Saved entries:
########################################
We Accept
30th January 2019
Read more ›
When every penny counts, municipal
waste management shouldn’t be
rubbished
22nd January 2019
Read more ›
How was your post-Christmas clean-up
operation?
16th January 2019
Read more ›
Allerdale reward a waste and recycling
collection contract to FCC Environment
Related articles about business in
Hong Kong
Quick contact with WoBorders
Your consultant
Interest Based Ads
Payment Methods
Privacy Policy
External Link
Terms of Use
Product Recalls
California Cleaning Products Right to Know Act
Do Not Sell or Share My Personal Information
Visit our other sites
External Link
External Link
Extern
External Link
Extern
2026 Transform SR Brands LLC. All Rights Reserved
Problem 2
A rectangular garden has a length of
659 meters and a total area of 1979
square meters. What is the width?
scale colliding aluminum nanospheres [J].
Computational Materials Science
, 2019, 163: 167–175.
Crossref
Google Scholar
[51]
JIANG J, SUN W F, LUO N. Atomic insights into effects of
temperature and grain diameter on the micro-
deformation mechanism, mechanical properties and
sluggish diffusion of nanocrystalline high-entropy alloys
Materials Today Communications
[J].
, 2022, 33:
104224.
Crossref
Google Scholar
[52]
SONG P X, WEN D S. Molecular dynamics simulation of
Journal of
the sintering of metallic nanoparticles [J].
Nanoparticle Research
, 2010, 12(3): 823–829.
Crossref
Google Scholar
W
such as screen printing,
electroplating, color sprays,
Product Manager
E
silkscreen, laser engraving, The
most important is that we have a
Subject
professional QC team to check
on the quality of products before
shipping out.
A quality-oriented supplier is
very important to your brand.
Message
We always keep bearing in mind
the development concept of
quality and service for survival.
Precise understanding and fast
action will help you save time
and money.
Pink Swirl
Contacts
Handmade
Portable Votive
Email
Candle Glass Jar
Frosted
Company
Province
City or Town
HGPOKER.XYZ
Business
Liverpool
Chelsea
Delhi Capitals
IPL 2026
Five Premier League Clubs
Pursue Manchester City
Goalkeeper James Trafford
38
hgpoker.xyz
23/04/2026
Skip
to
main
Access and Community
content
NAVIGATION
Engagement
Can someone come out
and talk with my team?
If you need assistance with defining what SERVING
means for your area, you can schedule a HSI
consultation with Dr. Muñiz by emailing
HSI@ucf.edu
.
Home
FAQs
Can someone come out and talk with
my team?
########################################
The complete data is to be transcribed verbatim.

We Accept
30th January 2019
Read more ›
When every penny counts, municipal
waste management shouldn’t be
rubbished
22nd January 2019
Read more ›
How was your post-Christmas clean-up
operation?
16th January 2019
Read more ›
Allerdale reward a waste and recycling
collection contract to FCC Environment
Related articles about business in
Hong Kong
Quick contact with WoBorders
Your consultant
Interest Based Ads
Payment Methods
Privacy Policy
External Link
Terms of Use
Product Recalls
California Cleaning Products Right to Know Act
Do Not Sell or Share My Personal Information
Visit our other sites
External Link
External Link
Extern
External Link
Extern
2026 Transform SR Brands LLC. All Rights Reserved
Problem 2
A rectangular garden has a length of
659 meters and a total area of 1979
square meters. What is the width?
scale colliding aluminum nanospheres [J].
Computational Materials Science
, 2019, 163: 167–175.
Crossref
Google Scholar
[51]
JIANG J, SUN W F, LUO N. Atomic insights into effects of
temperature and grain diameter on the micro-
deformation mechanism, mechanical properties and
sluggish diffusion of nanocrystalline high-entropy alloys
Materials Today Communications
[J].
, 2022, 33:
104224.
Crossref
Google Scholar
[52]
SONG P X, WEN D S. Molecular dynamics simulation of
Journal of
the sintering of metallic nanoparticles [J].
Nanoparticle Research
, 2010, 12(3): 823–829.
Crossref
Google Scholar
W
such as screen printing,
electroplating, color sprays,
Product Manager
E
silkscreen, laser engraving, The
most important is that we have a
Subject
professional QC team to check
on the quality of products before
shipping out.
A quality-oriented supplier is
very important to your brand.
Message
We always keep bearing in mind
the development concept of
quality and service for survival.
Precise understanding and fast
action will help you save time
and money.
Pink Swirl
Contacts
Handmade
Portable Votive
Email
Candle Glass Jar
Frosted
Company
Province
City or Town
HGPOKER.XYZ
Business
Liverpool
Chelsea
Delhi Capitals
IPL 2026
Five Premier League Clubs
Pursue Manchester City
Goalkeeper James Trafford
38
hgpoker.xyz
23/04/2026
Skip
to
main
Access and Community
content
NAVIGATION
Engagement
Can someone come out
and talk with my team?
If you need assistance with defining what SERVING
means for your area, you can schedule a HSI
consultation with Dr. Muñiz by emailing
HSI@ucf.edu
.
Home
FAQs
Can someone come out and talk with
my team?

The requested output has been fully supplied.